[Records for this task Boundary: Start]
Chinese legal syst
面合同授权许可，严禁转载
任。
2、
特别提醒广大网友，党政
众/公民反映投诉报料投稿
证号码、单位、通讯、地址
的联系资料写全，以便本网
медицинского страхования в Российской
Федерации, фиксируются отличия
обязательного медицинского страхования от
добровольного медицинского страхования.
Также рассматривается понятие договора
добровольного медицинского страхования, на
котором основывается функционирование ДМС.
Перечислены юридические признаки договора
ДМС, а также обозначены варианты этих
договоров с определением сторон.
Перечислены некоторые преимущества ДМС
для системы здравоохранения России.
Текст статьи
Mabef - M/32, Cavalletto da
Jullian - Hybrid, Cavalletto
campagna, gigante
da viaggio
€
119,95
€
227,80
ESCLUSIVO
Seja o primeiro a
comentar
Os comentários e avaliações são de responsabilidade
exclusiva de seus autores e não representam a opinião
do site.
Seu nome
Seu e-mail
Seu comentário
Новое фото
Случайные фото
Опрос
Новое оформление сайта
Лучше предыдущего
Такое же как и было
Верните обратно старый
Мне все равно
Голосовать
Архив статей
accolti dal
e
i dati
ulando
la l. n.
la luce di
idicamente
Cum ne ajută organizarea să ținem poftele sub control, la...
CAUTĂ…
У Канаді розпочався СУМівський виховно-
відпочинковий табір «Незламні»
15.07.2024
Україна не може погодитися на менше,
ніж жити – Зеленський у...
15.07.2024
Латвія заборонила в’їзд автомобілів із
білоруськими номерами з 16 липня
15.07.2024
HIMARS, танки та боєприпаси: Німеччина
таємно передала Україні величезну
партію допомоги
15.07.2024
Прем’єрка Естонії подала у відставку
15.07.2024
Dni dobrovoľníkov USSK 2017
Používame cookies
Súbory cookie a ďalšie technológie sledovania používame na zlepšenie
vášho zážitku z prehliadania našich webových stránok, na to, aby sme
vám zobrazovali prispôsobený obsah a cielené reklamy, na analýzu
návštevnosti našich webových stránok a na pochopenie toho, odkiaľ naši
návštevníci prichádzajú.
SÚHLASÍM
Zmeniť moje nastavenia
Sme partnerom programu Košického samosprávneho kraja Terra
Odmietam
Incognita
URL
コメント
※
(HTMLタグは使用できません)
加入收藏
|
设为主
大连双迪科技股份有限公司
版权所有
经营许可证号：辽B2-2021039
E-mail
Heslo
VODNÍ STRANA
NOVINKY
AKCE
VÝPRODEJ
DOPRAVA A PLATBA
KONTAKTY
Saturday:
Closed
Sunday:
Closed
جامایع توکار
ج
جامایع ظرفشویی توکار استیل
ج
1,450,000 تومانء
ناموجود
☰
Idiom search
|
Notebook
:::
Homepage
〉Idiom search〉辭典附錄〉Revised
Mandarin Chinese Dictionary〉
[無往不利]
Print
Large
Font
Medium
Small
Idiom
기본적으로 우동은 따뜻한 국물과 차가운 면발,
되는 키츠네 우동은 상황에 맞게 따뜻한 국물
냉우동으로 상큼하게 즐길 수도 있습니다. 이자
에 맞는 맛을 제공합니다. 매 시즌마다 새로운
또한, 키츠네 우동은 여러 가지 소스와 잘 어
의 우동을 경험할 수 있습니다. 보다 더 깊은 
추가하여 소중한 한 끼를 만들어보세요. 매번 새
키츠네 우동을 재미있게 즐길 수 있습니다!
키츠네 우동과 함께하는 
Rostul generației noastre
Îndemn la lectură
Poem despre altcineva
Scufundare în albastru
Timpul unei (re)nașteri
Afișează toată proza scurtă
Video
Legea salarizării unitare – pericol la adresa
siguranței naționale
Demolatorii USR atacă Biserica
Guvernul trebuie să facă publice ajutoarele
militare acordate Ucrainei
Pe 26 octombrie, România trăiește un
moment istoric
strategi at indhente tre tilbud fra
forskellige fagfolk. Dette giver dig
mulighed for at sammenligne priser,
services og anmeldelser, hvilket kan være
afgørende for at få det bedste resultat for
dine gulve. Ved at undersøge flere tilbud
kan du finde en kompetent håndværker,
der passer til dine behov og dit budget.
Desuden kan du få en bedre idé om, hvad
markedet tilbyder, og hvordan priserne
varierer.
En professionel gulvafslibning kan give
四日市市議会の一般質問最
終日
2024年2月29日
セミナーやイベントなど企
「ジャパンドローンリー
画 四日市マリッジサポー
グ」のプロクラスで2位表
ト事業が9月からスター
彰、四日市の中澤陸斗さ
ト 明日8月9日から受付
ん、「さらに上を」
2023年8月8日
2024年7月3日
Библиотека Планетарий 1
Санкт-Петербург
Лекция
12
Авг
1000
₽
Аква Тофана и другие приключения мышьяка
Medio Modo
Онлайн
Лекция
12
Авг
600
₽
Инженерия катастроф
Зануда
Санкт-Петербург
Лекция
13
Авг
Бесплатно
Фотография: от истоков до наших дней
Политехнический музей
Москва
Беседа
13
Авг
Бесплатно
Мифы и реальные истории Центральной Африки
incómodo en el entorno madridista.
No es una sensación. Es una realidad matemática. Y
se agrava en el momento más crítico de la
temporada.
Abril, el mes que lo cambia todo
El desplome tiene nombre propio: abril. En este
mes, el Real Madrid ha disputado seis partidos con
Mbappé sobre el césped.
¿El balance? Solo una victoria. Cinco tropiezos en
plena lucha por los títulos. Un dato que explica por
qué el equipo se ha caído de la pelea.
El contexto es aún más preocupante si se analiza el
[Records for this task Boundary: End]
**Exercise description**
Everything above from the line with "Súbory cookie a" to the line with "kan du finde", both included, must be repeated exactly, and nothing outside that range.

**Solved exercise**
Súbory cookie a ďalšie technológie sledovania používame na zlepšenie
vášho zážitku z prehliadania našich webových stránok, na to, aby sme
vám zobrazovali prispôsobený obsah a cielené reklamy, na analýzu
návštevnosti našich webových stránok a na pochopenie toho, odkiaľ naši
návštevníci prichádzajú.
SÚHLASÍM
Zmeniť moje nastavenia
Sme partnerom programu Košického samosprávneho kraja Terra
Odmietam
Incognita
URL
コメント
※
(HTMLタグは使用できません)
加入收藏
|
设为主
大连双迪科技股份有限公司
版权所有
经营许可证号：辽B2-2021039
E-mail
Heslo
VODNÍ STRANA
NOVINKY
AKCE
VÝPRODEJ
DOPRAVA A PLATBA
KONTAKTY
Saturday:
Closed
Sunday:
Closed
جامایع توکار
ج
جامایع ظرفشویی توکار استیل
ج
1,450,000 تومانء
ناموجود
☰
Idiom search
|
Notebook
:::
Homepage
〉Idiom search〉辭典附錄〉Revised
Mandarin Chinese Dictionary〉
[無往不利]
Print
Large
Font
Medium
Small
Idiom
기본적으로 우동은 따뜻한 국물과 차가운 면발,
되는 키츠네 우동은 상황에 맞게 따뜻한 국물
냉우동으로 상큼하게 즐길 수도 있습니다. 이자
에 맞는 맛을 제공합니다. 매 시즌마다 새로운
또한, 키츠네 우동은 여러 가지 소스와 잘 어
의 우동을 경험할 수 있습니다. 보다 더 깊은 
추가하여 소중한 한 끼를 만들어보세요. 매번 새
키츠네 우동을 재미있게 즐길 수 있습니다!
키츠네 우동과 함께하는 
Rostul generației noastre
Îndemn la lectură
Poem despre altcineva
Scufundare în albastru
Timpul unei (re)nașteri
Afișează toată proza scurtă
Video
Legea salarizării unitare – pericol la adresa
siguranței naționale
Demolatorii USR atacă Biserica
Guvernul trebuie să facă publice ajutoarele
militare acordate Ucrainei
Pe 26 octombrie, România trăiește un
moment istoric
strategi at indhente tre tilbud fra
forskellige fagfolk. Dette giver dig
mulighed for at sammenligne priser,
services og anmeldelser, hvilket kan være
afgørende for at få det bedste resultat for
dine gulve. Ved at undersøge flere tilbud
kan du finde en kompetent håndværker,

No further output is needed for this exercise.